It’s beginning to look a lot like Christmas! Usually, one of my favourite parts of the festive period is deciding which city to head to for a gluhwein – or two. This year I may be resorting to my own mulled concoctions, but it won’t stop me from reminiscing about, and sharing below, some of my favourite destinations for European Christmas markets. SPOILER ALERT – all of these markets are in either the UK or Germany. Let me know some of your favourite places for European Christmas markets in the comments below!
1) Munich, Germany
Where better to experience traditional European Christmas markets than the capital of Bavaria? Munich has a number of markets dotted across the city, the largest of which sits in the Marienplatz – Munich’s main square as pictured below, which has hosted Christmas markets since the 14th century. With a backdrop of the gothic Neues Rathaus (New Town Hall), the location of the ‘Christkindlmarkt Marienplatz’ is certainly wonderful but, in terms of stalls, I prefer the Residenz Christmas Village which is a short walk away from the Marienplatz. This ‘village’ is found in a courtyard of a former royal palace and has a large range of stalls offering food and drink. At the Residenz, the gluhwein is amazing and the knoblauchbrot (garlic bread) is even better.
Check out what else you can get up to while in Munich here.
2) Manchester, UK
In my opinion, Manchester hosts the UK’s best Christmas market. The bulk of the markets are found next to the city’s Town Hall in Albert Square (as pictured below), but I really like that the wooden stalls also trickle into the side streets spawning off of the Square, weaving their way through the city. Each year Manchester seems to achieve a good balance between the stalls offering different crafts and food produce, along with the stalls where visitors can grab freshly made snacks and beverages. There always seems to be the odd offering that isn’t particularly typical of a Christmas Market too, such as the stall trading under the name of ‘Little Spain’, which serves up the most incredible paella.
3) Berlin, Germany
From high-end to low-end, big to small, there certainly is a huge spectrum of different Christmas markets across Berlin. For me, the best market in the German capital is the very beautiful WeihnachtsZauber at Gendermenmarkt. This is quite a ‘luxurious’ market which has some indoor heated restaurant tents, as well as a vast range of stalls offering high quality culinary delicacies. The bacon-topped raclette at one of the stalls was so moreish that I returned immediately for a second portion. WeihnachtsZauber also hosts a constant stream of entertainment, with a programme of choir and musical events unfolding on the stage at the market, resulting in a very packed and atmospheric environment. Alternatively, while still very busy, the Alexanderplatz market in Berlin is a bit more low-key. At the Alexanderplatz you can more easily grab cheaper gluhweins, alcoholic coffees/hot chocolates and snacks, such as kartoffelpuffer (potato pancakes) loaded with apple sauce.
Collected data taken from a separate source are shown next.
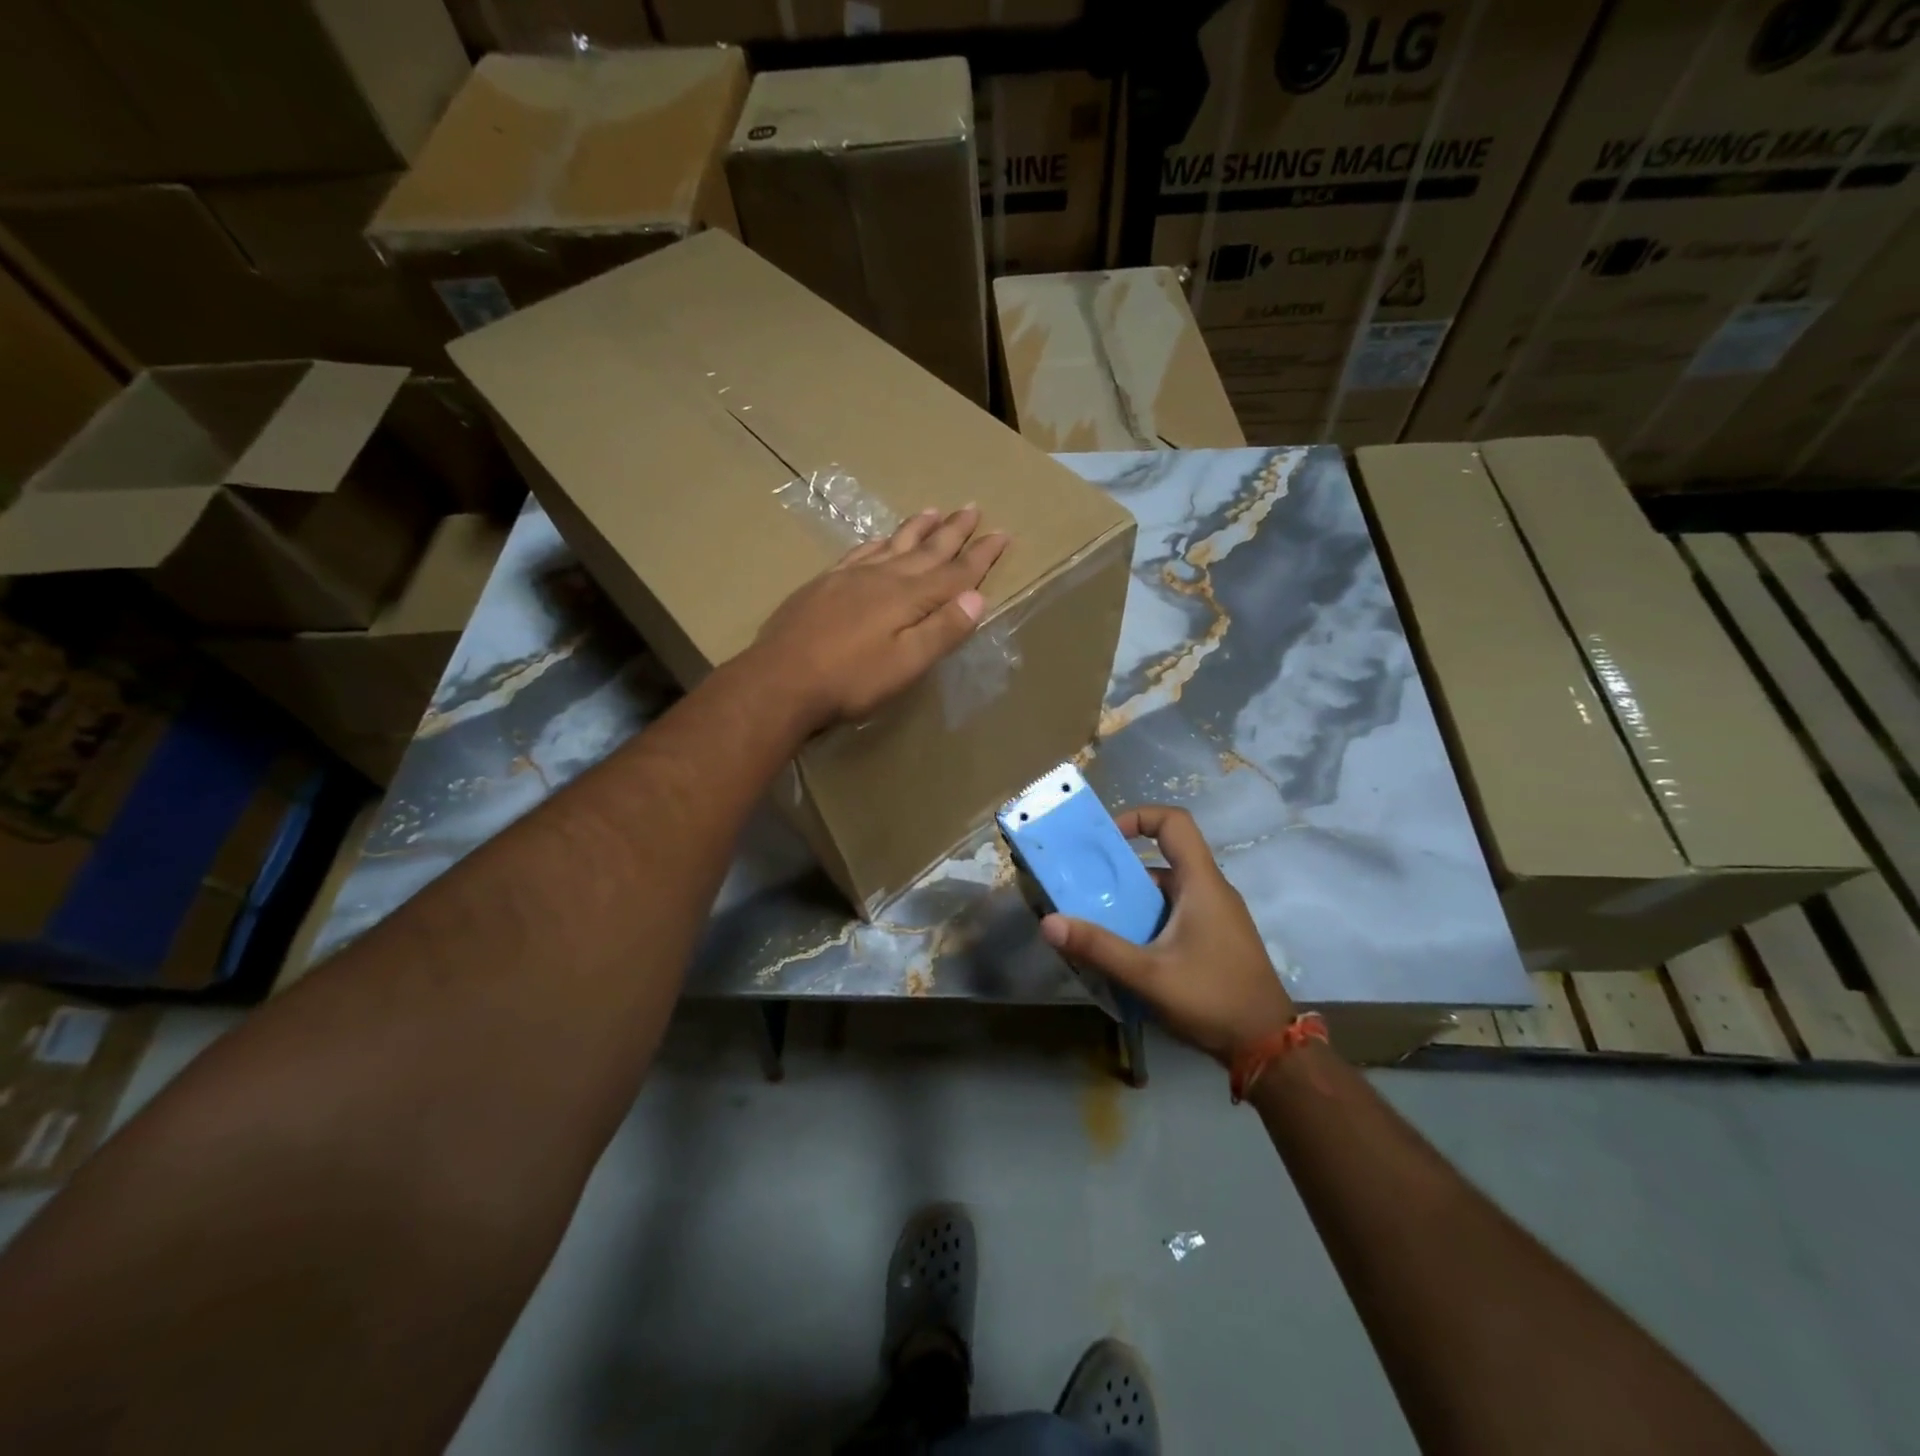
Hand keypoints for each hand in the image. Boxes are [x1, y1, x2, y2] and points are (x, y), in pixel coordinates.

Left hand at [748, 506, 1009, 733]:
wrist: (780, 680)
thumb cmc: (850, 680)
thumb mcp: (906, 664)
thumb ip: (942, 631)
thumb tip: (977, 598)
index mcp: (908, 597)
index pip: (955, 572)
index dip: (981, 555)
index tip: (1002, 534)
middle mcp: (882, 577)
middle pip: (926, 549)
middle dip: (953, 531)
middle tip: (972, 507)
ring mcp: (850, 577)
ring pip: (892, 544)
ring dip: (916, 528)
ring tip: (934, 510)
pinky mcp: (823, 584)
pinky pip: (859, 553)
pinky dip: (877, 542)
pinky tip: (880, 539)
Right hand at [1041, 806, 1295, 1065]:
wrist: (1268, 1048)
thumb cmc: (1212, 999)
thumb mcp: (1148, 975)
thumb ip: (1098, 947)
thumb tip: (1049, 923)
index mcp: (1201, 883)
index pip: (1174, 822)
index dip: (1138, 816)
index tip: (1105, 839)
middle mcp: (1211, 890)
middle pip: (1163, 859)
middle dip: (1121, 870)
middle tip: (1085, 889)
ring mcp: (1216, 916)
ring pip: (1166, 891)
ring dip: (1131, 901)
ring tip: (1097, 924)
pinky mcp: (1215, 938)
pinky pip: (1174, 914)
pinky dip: (1147, 921)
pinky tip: (1126, 950)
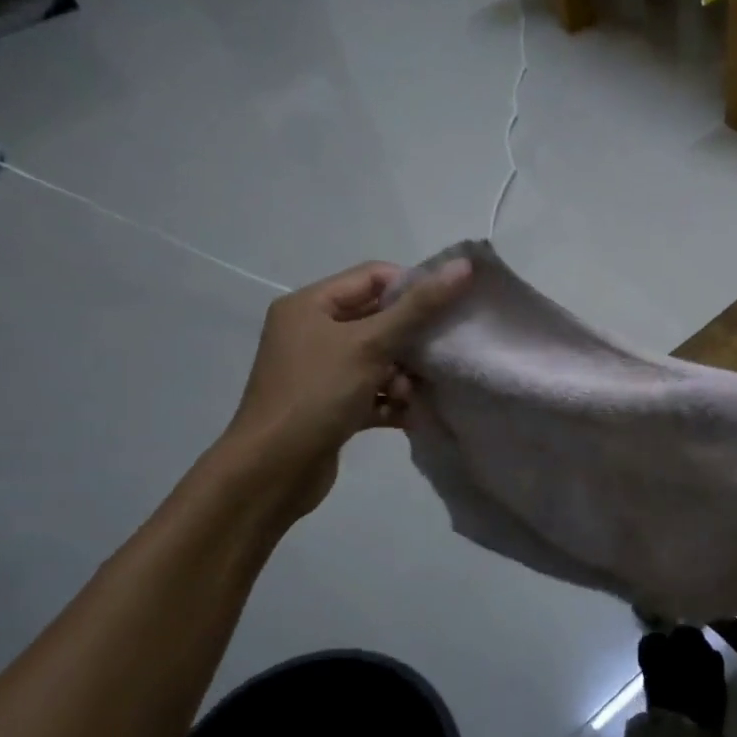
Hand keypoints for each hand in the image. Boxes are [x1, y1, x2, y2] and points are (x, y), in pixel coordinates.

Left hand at [217, 259, 470, 516]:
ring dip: (404, 375)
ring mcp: (322, 370)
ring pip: (380, 358)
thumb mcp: (370, 344)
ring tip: (413, 394)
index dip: (414, 288)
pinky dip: (393, 400)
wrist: (272, 472)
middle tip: (441, 353)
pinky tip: (410, 416)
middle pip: (380, 319)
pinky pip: (373, 391)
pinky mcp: (332, 405)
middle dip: (413, 338)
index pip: (374, 277)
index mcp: (311, 305)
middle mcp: (313, 332)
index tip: (448, 311)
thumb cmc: (317, 394)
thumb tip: (463, 265)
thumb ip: (419, 306)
Check out what else you can get up to while in Berlin here.
4) London, UK
I try to make at least one trip to the South Bank Christmas markets in London every year. I love the location of these markets. Walking along the bank of the River Thames with the twinkling lights, alpine huts and the iconic ‘Big Ben’ backdrop is just beautiful. The markets aren’t particularly great for crafts, but the food and drink provisions are fantastic. There a vast number of stalls offering traditional Christmas market options such as bratwurst (hotdogs), but you can also find stalls specialising in brownies, macaroni cheese and, of course, fish and chips. In terms of other markets in London, I would recommend avoiding Winter Wonderland in London’s Hyde Park. Winter Wonderland is effectively just an area full of festive fairground rides.
Check out what else you can get up to while in London here.
5) Cologne, Germany
I’ve saved my favourite European Christmas market city until last. The Cologne Christmas markets feel like something out of a fairy-tale and could even push Scrooge into embracing the festive spirit. As with most of the other cities I’ve mentioned above, there are a large number of different markets scattered across Cologne city centre. However, as the city is quite small, these all seem to merge into one and so it feels as though the entire city centre has been swallowed up by Christmas. Each market area, however, is completely unique and it is fascinating to explore all of them (and to sample at least one gluhwein at each different market, of course). The Cologne Cathedral market (pictured below) is stunning next to the backdrop of the gothic twin-spires and, combined with the Rhineland’s largest Christmas tree and a range of different festive musical performances, provides for a truly magical Christmas experience.